今日は初めて文京区にある根津美術館に、「くらもちふさこ展」を見に行ってきました。

私の中で急にくらもちふさこ熱が上がり、調べたらちょうど今月末の5/29までが会期と分かったのでラッキーでした!

会期が4回に分かれていて、今やっているのは最終のものになります。

展示内容は作品保護のためカラーだけ交換されているということでしたが、調べる前は「時代順に作品を展示しているの?「花に染む」の陽大の絵が無かったらどうしよう…」と困惑。

何しろ館内は撮影禁止のため、公式ツイッターで上がっているものしか展示内容は確認出来ません。

が、無事に2階の最後のコーナーで「駅まで5分」と「花に染む」の原画と、デジタル加工された絵を並べたものが見られました!




花に染む 1【電子書籍】[ くらもちふさこ ]

この絵、帰りに展示会のタイミングで出版されている本にも載っていましたが、説明を読むと

「頭を大きく描きすぎてしまったので、トリミングでカットしてもらったら良い感じになった」

と思われているそうです。


THE くらもちふさこ デビュー50周年記念画集 (愛蔵版コミックス) [ くらもち ふさこ ]

この本、展示会場では現金払いしか出来ないため、あとでネットで買おうかなぁと考え中。


ちなみにですが、弥生美術館は最寄駅がいくつかあるけど、どれもそこそこ遠いです。

そしてチケットは事前予約制で、空き枠のある希望時間を選択し、ネットでメルアドと電話番号と住所を書いて申し込み、当日入口で千円支払って入館。

入口には、くらもちふさこのサイン入りポスターが貼られていました。



弥生美術館は東京大学の裏手にあるのですが、こちらもレトロな建物で素敵でした!



館内は撮影禁止で、この2階のドア前にあるファンのメッセージを貼れるポスターだけ撮影OKです。

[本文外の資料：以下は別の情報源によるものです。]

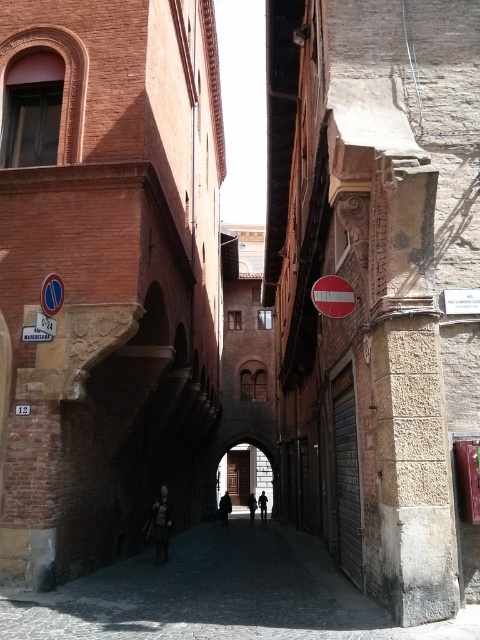
Question: Can you confirm if blue plastic sign at upper left is smaller than silhouette figure at center?

Choices:
 (A) no
 (B) yes

Answer: (B)

Question: Which of the following is the closest to the observer?

Choices:
 (A) dark brown leather coat at center
 (B) silhouette figure at center
 (C) dark gray fabric jacket at center
 (D) black leather jacket at center

Answer: (C)

Question: Does blue plastic sign at upper left appear on the left side of dark brown leather coat at center?

Choices:
 (A) no
 (B) yes

Answer: (B)

Question: Is blue plastic sign at upper left smaller than silhouette figure at center?

Choices:
 (A) no
 (B) yes

Answer: (B)

Question: Which point is closer to the camera?

Choices:
 (A) (163, 515)
 (B) (252, 497)
 (C) (332, 314)

Answer: (C)

Question: Among these objects, which one is farthest from the camera?

Choices:
 (A) red plastic stop sign at center
 (B) dark gray fabric jacket at center
 (C) silhouette figure at center

Answer: (C)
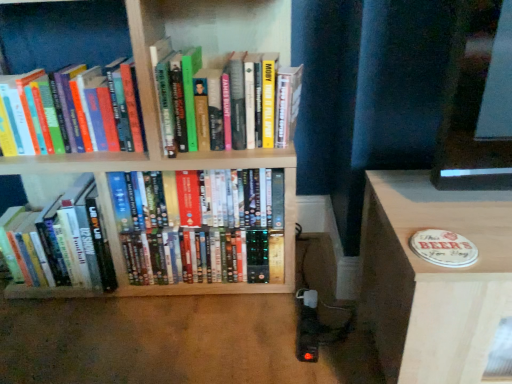
Question: Considering the positions of wooden bookshelf at center and hardcover books at center, the 2th book in the right-to-left sequence, in the image, is wooden bookshelf at center wider or thinner than hardcover books at center, the 2th book in the right-to-left sequence,?

Choices:
 (A) thin
 (B) wide

Answer: (B)

Question: Is wooden bookshelf at center in front of or behind hardcover books at center, arranged as the 3th book when viewed from the left, in the image?

Choices:
 (A) behind
 (B) front

Answer: (B)

Question: Which object is positioned farthest from the hardcover books at center, acting as the fourth book starting from the left?

Choices:
 (A) hardcover book at upper left, the second book positioned from the left
 (B) wooden bookshelf at center
 (C) wooden coaster at lower right
 (D) hardcover books at center, the 2th book in the right-to-left sequence
 (E) hardcover books at left, acting as the 4th book starting from the right

Answer: (C)

Question: Based on their relative distances, which object is nearer to the hardcover books at left, the first book viewed from the left?

Choices:
 (A) hardcover books at center, acting as the fourth book starting from the left
 (B) wooden bookshelf at center
 (C) hardcover books at center, the 2th book in the right-to-left sequence
 (D) wooden coaster at lower right
 (E) hardcover book at upper left, the third book in the right-to-left sequence

Answer: (B)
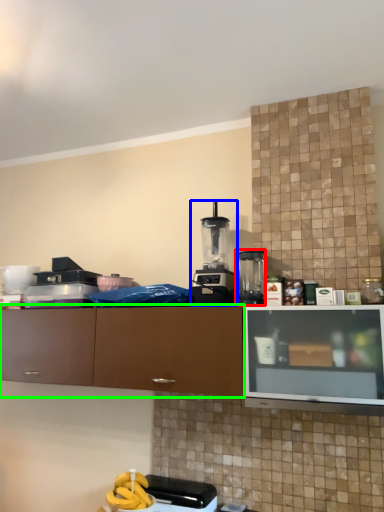
Question: Which object is positioned closest to kitchen appliance (highlighted by a red box)? Select from kitchen appliance (highlighted by a blue box) and cabinetry (highlighted by a green box).

Choices:
 (A) kitchen appliance
 (B) cabinetry

Answer: (A)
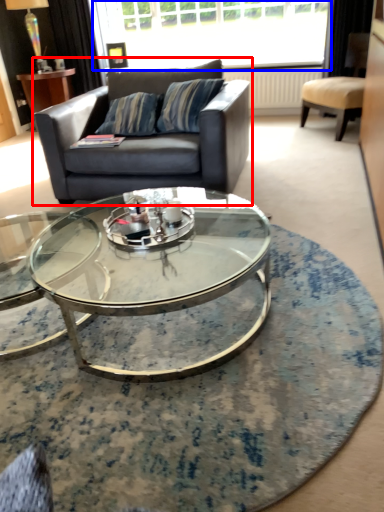
Question: Which point is further to the camera, studio couch (highlighted by a red box) or window (highlighted by a blue box)?

Choices:
 (A) studio couch
 (B) window

Answer: (B)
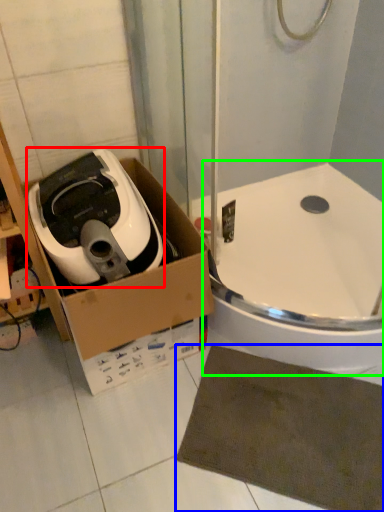
Question: Considering the real-world distances, which object is farthest from home appliance (highlighted by a red box)? bath mat (highlighted by a blue box) or bath (highlighted by a green box)?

殆どの漫画を読んできてはいるけど、1階のものはかなり初期のものから「海の天辺」あたりまででした。

「いつもポケットにショパン」は、感動的なあの、お母さんが生徒の母親に娘はシチューが得意と自慢げに話すシーンがあり、そこだけで泣きそうに…

また最近「東京のカサノバ」を再読していた私には

「あー!このシーンが好きだったの!!!

そこを選んで展示されてるなんて感激!」


と大興奮状態。

一応元美大生として、画材やホワイトの入れ方が見られたのも嬉しかったなぁ。

インタビューで「ホワイトの量が多い」とご本人もお話されていましたが、確かにホワイトの量多かったです。

が、よく見ると吹き出しのギザギザをモコモコの丸い形に変えて修正していたりして、そういう拘りが見られるのも原画展ならではですね。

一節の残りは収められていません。